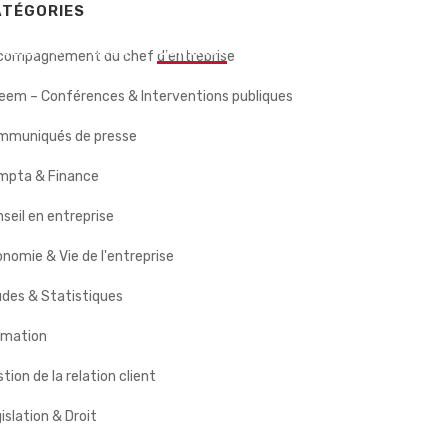
ATÉGORIES
 CLIENTS
BLOG
CONTACT
compagnement du chef d'entreprise
eem – Conférences & Interventions publiques
mmuniqués de presse
mpta & Finance
seil en entreprise
nomie & Vie de l'entreprise
des & Statistiques
rmation
tion de la relation client
islation & Droit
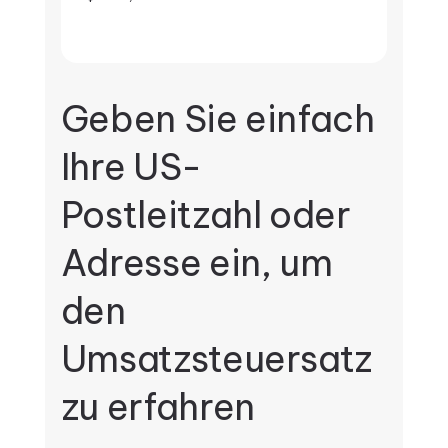
Geben Sie einfach
Ihre US-
Postleitzahl oder
Adresse ein, um
den
Umsatzsteuersatz
zu erfahren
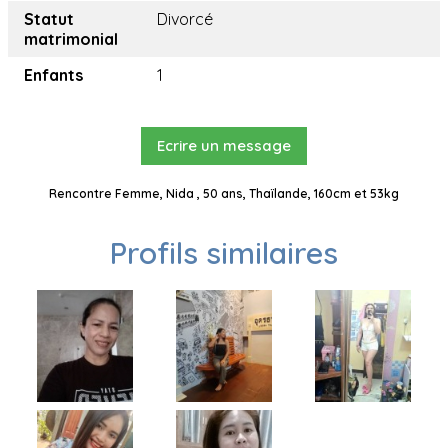
Statut
Divorcé
matrimonial
Enfants
1
Ecrire un message
Rencontre Femme, Nida , 50 ans, Thaïlande, 160cm et 53kg
Profils similaires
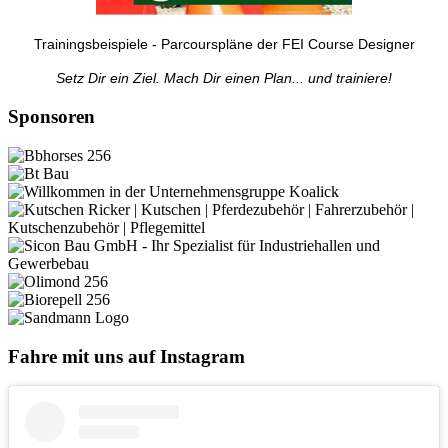
Trainingsbeispiele - Parcourspläne der FEI Course Designer
Setz Dir ein Ziel. Mach Dir einen Plan... und trainiere!
Sponsoren
Fahre mit uns auf Instagram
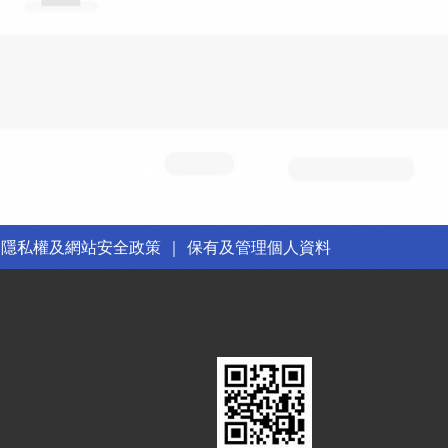
｜
隱私權及網站安全政策
｜
保有及管理個人資料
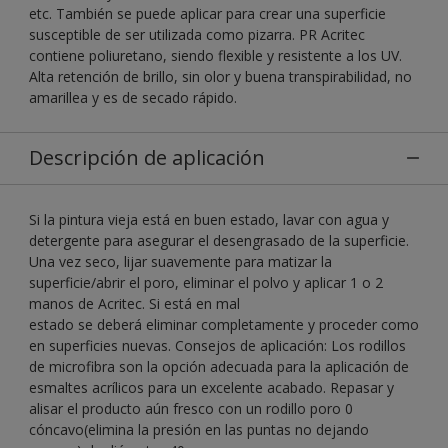
etc. También se puede aplicar para crear una superficie
susceptible de ser utilizada como pizarra. PR Acritec
contiene poliuretano, siendo flexible y resistente a los UV.
Alta retención de brillo, sin olor y buena transpirabilidad, no
amarillea y es de secado rápido.
Descripción de aplicación
Si la pintura vieja está en buen estado, lavar con agua y
detergente para asegurar el desengrasado de la superficie.
Una vez seco, lijar suavemente para matizar la
superficie/abrir el poro, eliminar el polvo y aplicar 1 o 2
manos de Acritec. Si está en mal
estado se deberá eliminar completamente y proceder como
en superficies nuevas. Consejos de aplicación: Los rodillos
de microfibra son la opción adecuada para la aplicación de
esmaltes acrílicos para un excelente acabado. Repasar y
alisar el producto aún fresco con un rodillo poro 0
cóncavo(elimina la presión en las puntas no dejando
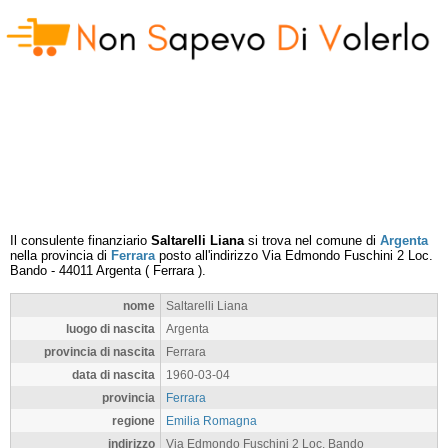
Il consulente finanziario
Saltarelli Liana
si trova nel comune di
Argenta
nella provincia di
Ferrara
posto all'indirizzo
Via Edmondo Fuschini 2 Loc.
Bando
-
44011
Argenta
(
Ferrara
).
nome
Saltarelli Liana
luogo di nascita
Argenta
provincia di nascita
Ferrara
data di nascita
1960-03-04
provincia
Ferrara
regione
Emilia Romagna
indirizzo
Via Edmondo Fuschini 2 Loc. Bando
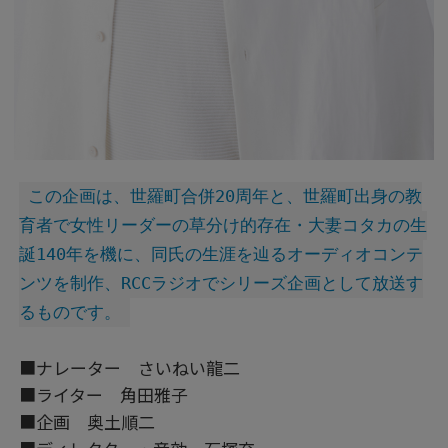
この企画は、世羅町合併20周年と、世羅町出身の教
育者で女性リーダーの草分け的存在・大妻コタカの生
誕140年を機に、同氏の生涯を辿るオーディオコンテ
ンツを制作、RCCラジオでシリーズ企画として放送す
るものです。
■ナレーター さいねい龍二
■ライター 角田雅子
■企画 奥土順二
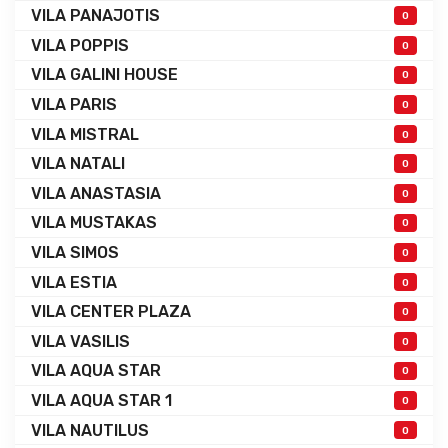
VILA PANAJOTIS
0
VILA POPPIS
0
VILA GALINI HOUSE
0
VILA PARIS
0
VILA MISTRAL
0
VILA NATALI
0
VILA ANASTASIA
0
VILA MUSTAKAS
0
VILA SIMOS
0
VILA ESTIA
0
VILA CENTER PLAZA
0
VILA VASILIS
0
VILA AQUA STAR
0
VILA AQUA STAR 1
0
VILA NAUTILUS
0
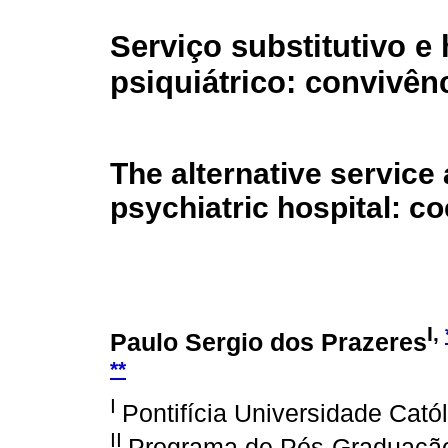
Serviço substitutivo e 
psiquiátrico: convivênc
The alternative service
psychiatric hospital: c
I,
Paulo Sergio dos Prazeres
**
I
Pontifícia Universidade Cató
II
Programa de Pós-Graduação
^^^^
TASK ITEM: Set down every record once more, word for word, without pictures.

ANSWER TO THIS EXERCISE:
ATÉGORIES
 CLIENTS
BLOG
CONTACT
compagnement du chef d'entreprise
eem – Conférences & Interventions publiques
mmuniqués de presse
mpta & Finance
seil en entreprise
nomie & Vie de l'entreprise
des & Statistiques
rmation
tion de la relation client
islation & Droit
Geben Sie einfach
Ihre US-
Postleitzahl oder
Adresse ein, um
den
Umsatzsteuersatz
zu erfahren
Statut
Divorcé
matrimonial
Enfants
1
Ecrire un message
Rencontre Femme, Nida , 50 ans, Thaïlande, 160cm et 53kg
Profils similaires
Trainingsbeispiele - Parcourspläne der FEI Course Designer
Setz Dir ein Ziel. Mach Dir einen Plan... und trainiere!
Sponsoren
Fahre mit uns auf Instagram
｜
隱私權及網站安全政策
｜
保有及管理個人資料
etc. También se puede aplicar para crear una superficie
susceptible de ser utilizada como pizarra. PR Acritec
contiene poliuretano, siendo flexible y resistente a los UV.
Alta retención de brillo, sin olor y buena transpirabilidad, no
amarillea y es de secado rápido.
Descripción de aplicación
Si la pintura vieja está en buen estado, lavar con agua y
detergente para asegurar el desengrasado de la superficie.
Una vez seco, lijar suavemente para matizar la
superficie/abrir el poro, eliminar el polvo y aplicar 1 o 2
manos de Acritec. Si está en mal
estado se deberá eliminar completamente y proceder como
en superficies nuevas. Consejos de aplicación: Los rodillos
de microfibra son la opción adecuada para la aplicación de
esmaltes acrílicos para un excelente acabado. Repasar y
alisar el producto aún fresco con un rodillo poro 0
cóncavo(elimina la presión en las puntas no dejando
Il consulente finanziario
Saltarelli Liana
si trova nel comune di
Argenta
nella provincia di
Ferrara
posto all'indirizzo
Via Edmondo Fuschini 2 Loc.
Bando
-
44011
Argenta
(
Ferrara
).
nome
Saltarelli Liana
luogo di nascita
Argenta
provincia di nascita
Ferrara
data di nascita
1960-03-04
provincia
Ferrara
regione
Emilia Romagna
indirizzo
Via Edmondo Fuschini 2 Loc. Bando
この企画は、世羅町合併20周年と、世羅町出身の教
育者で女性リーダーの草分け的存在・大妻コタカの生
誕140年を機に、同氏の生涯を辿るオーディオコンテ
ンツを制作、RCCラジオでシリーズ企画として放送す
るものです。
■ナレーター さいねい龍二
■ライター 角田雅子
■企画 奥土順二
VILA PANAJOTIS
0
VILA POPPIS
0
VILA GALINI HOUSE
0
VILA PARIS
0
VILA MISTRAL
0
VILA NATALI
0
VILA ANASTASIA
0
VILA MUSTAKAS
0
VILA SIMOS
0
VILA ESTIA
0
VILA CENTER PLAZA
0
VILA VASILIS
0
VILA AQUA STAR
0
VILA AQUA STAR 1
0
VILA NAUTILUS
0
Serviço substitutivo e 
psiquiátrico: convivênc
The alternative service
psychiatric hospital: c
I,
Paulo Sergio dos Prazeres
**
I
Pontifícia Universidade Cató
II
Programa de Pós-Graduação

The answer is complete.